* **Given data**:
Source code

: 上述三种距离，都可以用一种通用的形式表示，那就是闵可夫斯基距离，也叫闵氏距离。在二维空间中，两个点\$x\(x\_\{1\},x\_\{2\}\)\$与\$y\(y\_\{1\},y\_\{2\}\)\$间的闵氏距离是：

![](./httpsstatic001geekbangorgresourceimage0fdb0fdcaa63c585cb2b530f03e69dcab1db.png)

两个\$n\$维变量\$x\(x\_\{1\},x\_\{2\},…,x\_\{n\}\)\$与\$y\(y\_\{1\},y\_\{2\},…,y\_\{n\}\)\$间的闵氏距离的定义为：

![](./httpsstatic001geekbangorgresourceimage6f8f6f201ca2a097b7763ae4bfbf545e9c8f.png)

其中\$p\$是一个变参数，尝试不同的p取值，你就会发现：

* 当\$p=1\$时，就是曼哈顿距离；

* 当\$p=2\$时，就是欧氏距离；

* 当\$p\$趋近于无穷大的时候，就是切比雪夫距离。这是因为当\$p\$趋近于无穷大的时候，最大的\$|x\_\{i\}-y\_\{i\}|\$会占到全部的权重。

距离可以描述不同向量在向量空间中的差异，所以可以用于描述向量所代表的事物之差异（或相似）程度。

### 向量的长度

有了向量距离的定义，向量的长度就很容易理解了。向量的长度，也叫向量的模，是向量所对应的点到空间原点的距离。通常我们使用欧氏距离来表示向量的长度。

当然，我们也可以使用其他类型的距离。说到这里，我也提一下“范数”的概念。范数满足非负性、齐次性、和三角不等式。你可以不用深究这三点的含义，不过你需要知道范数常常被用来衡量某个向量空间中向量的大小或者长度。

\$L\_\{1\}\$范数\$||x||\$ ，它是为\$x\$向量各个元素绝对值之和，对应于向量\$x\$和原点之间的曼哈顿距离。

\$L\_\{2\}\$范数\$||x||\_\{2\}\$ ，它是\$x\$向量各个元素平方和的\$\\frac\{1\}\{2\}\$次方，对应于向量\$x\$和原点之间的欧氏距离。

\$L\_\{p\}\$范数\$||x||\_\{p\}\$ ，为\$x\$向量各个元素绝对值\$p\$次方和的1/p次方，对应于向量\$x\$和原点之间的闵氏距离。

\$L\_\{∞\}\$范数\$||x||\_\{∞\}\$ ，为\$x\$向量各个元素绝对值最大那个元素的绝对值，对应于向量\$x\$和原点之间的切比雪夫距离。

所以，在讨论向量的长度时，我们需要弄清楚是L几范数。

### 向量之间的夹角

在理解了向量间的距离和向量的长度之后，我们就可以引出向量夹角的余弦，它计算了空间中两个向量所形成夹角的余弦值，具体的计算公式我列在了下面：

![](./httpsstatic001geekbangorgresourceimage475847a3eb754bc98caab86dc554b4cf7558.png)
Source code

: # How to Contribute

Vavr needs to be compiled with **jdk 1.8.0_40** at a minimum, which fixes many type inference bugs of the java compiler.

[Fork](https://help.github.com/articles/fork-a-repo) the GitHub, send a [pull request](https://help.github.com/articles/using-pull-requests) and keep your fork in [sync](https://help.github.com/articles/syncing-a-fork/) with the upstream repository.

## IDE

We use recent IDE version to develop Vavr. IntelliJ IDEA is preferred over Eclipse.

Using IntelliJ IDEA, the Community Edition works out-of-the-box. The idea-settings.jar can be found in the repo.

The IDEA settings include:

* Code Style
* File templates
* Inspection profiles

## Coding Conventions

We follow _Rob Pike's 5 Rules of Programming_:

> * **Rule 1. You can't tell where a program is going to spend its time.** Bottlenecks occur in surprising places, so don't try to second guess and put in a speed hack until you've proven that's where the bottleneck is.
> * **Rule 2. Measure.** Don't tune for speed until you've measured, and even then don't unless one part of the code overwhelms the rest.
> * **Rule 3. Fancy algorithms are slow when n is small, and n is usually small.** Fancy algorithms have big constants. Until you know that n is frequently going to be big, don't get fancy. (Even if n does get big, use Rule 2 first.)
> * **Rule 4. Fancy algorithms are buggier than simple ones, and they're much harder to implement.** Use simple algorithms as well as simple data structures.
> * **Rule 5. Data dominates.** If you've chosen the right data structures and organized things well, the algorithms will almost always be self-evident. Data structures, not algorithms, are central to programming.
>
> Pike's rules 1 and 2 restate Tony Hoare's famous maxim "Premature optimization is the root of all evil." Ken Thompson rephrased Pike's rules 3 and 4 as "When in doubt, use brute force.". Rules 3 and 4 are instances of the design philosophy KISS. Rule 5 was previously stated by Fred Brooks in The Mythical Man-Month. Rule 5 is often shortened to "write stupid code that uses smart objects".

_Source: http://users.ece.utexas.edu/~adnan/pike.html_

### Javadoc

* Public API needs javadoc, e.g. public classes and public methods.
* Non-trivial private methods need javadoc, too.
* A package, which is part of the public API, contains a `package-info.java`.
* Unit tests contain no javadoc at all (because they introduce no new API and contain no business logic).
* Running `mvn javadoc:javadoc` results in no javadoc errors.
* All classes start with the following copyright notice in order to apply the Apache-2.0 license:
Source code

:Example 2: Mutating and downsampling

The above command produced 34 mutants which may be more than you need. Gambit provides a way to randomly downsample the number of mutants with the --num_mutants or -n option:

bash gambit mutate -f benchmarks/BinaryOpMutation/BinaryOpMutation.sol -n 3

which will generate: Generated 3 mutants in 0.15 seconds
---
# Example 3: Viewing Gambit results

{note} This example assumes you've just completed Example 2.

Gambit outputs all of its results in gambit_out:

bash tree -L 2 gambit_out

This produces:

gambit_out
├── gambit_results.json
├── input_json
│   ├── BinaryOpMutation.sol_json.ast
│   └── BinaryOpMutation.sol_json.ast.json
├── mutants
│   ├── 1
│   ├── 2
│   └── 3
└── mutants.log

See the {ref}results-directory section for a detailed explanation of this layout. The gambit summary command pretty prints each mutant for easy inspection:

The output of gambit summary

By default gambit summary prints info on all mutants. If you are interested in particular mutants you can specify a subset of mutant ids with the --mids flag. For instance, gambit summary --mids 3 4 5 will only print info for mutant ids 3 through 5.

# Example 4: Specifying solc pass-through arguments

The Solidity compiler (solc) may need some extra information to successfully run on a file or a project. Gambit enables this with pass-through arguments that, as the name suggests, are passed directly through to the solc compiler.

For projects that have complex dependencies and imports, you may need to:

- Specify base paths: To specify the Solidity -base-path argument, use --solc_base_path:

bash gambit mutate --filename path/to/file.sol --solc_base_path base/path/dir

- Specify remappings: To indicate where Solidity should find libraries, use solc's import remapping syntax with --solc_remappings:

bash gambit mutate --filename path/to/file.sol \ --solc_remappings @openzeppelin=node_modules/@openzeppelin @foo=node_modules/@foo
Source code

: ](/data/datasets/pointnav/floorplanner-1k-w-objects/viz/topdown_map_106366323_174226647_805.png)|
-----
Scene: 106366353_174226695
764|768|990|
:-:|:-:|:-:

* **Problem requirements**: Take the line above containing "We follow _Rob", the line containing "Rule 2 first.)", and all lines in between, and copy them exactly without anything else.

* **Answer for the task**:
We follow _Rob Pike's 5 Rules of Programming_:

> * **Rule 1. You can't tell where a program is going to spend its time.** Bottlenecks occur in surprising places, so don't try to second guess and put in a speed hack until you've proven that's where the bottleneck is.
> * **Rule 2. Measure.** Don't tune for speed until you've measured, and even then don't unless one part of the code overwhelms the rest.
> * **Rule 3. Fancy algorithms are slow when n is small, and n is usually small.** Fancy algorithms have big constants. Until you know that n is frequently going to be big, don't get fancy. (Even if n does get big, use Rule 2 first.)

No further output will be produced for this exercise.